Copy out the lines in the entries below word for word, beginning at the line that has "text '22:45' '10:30'" and stopping after the line that has "text '12:45' '10:25'".

## start

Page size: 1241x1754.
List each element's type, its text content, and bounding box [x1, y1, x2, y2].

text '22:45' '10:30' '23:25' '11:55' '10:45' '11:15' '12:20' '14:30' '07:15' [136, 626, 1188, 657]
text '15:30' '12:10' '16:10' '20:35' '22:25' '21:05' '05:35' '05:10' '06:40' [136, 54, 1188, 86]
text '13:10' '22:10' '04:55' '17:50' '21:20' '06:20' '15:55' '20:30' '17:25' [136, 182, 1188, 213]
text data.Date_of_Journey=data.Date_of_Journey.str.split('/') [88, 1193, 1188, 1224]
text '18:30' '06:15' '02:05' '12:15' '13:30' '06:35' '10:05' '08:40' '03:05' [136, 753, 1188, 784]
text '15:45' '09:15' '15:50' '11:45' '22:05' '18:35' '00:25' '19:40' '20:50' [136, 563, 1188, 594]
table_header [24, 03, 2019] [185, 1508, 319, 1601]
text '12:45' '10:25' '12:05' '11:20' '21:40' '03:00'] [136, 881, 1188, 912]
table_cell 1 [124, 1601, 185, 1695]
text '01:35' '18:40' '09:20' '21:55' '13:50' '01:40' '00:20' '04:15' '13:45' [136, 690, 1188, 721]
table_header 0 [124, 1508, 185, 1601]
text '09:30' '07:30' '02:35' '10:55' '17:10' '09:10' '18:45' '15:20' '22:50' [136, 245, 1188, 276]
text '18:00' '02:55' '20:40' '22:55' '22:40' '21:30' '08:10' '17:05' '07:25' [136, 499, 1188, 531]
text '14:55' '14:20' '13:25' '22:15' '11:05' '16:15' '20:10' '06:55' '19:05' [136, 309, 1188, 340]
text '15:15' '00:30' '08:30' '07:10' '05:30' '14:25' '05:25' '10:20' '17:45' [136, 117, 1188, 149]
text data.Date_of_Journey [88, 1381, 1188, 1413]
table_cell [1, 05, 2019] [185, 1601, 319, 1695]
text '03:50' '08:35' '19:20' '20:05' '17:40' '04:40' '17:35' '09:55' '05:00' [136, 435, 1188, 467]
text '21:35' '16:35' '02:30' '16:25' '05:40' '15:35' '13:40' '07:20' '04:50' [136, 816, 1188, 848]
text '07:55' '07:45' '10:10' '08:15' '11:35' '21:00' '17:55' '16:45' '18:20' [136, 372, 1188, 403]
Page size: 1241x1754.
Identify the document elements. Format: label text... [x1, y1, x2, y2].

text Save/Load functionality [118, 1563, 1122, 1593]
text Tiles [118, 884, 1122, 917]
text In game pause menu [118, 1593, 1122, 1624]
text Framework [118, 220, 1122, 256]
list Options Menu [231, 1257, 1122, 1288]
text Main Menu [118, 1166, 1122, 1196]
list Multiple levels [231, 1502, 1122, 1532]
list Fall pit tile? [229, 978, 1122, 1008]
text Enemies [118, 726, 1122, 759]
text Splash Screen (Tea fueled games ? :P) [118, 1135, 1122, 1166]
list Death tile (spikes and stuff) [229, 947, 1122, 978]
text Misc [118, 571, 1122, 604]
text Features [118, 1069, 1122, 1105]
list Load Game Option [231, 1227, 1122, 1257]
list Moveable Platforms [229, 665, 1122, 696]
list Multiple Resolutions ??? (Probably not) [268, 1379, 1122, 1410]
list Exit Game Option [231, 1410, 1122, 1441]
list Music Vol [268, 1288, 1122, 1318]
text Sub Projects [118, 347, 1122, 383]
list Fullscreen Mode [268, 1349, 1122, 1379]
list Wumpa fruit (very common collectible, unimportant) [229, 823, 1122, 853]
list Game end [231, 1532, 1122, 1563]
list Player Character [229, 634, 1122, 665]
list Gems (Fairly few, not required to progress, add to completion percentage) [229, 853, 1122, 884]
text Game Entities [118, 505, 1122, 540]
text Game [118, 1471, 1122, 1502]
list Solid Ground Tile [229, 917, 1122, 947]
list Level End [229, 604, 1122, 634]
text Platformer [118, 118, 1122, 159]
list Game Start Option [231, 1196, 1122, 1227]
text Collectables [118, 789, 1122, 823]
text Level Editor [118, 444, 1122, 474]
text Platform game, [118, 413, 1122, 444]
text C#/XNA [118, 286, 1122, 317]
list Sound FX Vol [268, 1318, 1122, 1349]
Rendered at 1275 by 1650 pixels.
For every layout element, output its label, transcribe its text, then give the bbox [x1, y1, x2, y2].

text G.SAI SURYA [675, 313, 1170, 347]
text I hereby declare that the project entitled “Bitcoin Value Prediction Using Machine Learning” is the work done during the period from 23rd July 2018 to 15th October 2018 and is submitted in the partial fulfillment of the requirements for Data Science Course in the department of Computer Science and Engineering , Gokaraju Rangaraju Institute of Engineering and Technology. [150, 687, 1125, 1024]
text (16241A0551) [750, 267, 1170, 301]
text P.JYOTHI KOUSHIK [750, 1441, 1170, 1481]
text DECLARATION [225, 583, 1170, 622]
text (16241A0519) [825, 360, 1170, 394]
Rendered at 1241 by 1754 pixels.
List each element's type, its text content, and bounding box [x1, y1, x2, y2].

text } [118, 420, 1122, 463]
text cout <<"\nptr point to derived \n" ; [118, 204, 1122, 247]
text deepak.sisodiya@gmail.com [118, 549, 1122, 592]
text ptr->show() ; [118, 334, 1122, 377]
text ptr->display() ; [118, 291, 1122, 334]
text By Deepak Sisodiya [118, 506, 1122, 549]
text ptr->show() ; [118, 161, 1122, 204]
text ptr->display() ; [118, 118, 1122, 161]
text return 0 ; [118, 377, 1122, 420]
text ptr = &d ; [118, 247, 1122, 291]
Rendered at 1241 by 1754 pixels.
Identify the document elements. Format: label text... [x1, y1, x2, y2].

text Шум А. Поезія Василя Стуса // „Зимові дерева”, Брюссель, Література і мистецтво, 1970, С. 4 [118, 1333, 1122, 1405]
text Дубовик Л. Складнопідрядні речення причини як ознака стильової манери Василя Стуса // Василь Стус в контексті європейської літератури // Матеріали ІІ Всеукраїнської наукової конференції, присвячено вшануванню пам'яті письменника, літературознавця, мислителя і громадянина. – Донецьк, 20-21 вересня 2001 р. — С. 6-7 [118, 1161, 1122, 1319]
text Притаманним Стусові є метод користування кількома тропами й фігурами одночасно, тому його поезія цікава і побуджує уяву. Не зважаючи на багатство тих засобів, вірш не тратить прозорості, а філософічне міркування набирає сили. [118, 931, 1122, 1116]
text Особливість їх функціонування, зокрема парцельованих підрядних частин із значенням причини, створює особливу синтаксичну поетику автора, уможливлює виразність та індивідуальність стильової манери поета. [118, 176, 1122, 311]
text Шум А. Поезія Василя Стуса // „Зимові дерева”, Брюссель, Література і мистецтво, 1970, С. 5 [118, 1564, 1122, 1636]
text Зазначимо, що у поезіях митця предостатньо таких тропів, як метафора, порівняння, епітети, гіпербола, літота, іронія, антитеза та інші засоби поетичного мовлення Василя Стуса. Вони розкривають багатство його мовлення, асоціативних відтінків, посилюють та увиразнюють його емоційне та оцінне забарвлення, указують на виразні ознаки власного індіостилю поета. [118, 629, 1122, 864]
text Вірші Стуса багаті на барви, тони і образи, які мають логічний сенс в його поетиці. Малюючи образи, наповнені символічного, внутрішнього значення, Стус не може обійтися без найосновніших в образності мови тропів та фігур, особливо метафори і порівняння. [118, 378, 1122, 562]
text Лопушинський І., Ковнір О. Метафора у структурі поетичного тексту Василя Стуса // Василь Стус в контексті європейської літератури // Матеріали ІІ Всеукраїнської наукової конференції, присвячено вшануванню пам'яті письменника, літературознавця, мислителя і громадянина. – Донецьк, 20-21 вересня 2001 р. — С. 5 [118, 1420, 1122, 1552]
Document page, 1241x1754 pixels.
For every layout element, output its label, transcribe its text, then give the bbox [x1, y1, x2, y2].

## end

Result of the exercise:
text '22:45' '10:30' '23:25' '11:55' '10:45' '11:15' '12:20' '14:30' '07:15' [136, 626, 1188, 657]
text '15:30' '12:10' '16:10' '20:35' '22:25' '21:05' '05:35' '05:10' '06:40' [136, 54, 1188, 86]
text '13:10' '22:10' '04:55' '17:50' '21:20' '06:20' '15:55' '20:30' '17:25' [136, 182, 1188, 213]
text data.Date_of_Journey=data.Date_of_Journey.str.split('/') [88, 1193, 1188, 1224]
text '18:30' '06:15' '02:05' '12:15' '13:30' '06:35' '10:05' '08:40' '03:05' [136, 753, 1188, 784]
text '15:45' '09:15' '15:50' '11:45' '22:05' '18:35' '00:25' '19:40' '20:50' [136, 563, 1188, 594]
table_header [24, 03, 2019] [185, 1508, 319, 1601]
text '12:45' '10:25' '12:05' '11:20' '21:40' '03:00'] [136, 881, 1188, 912]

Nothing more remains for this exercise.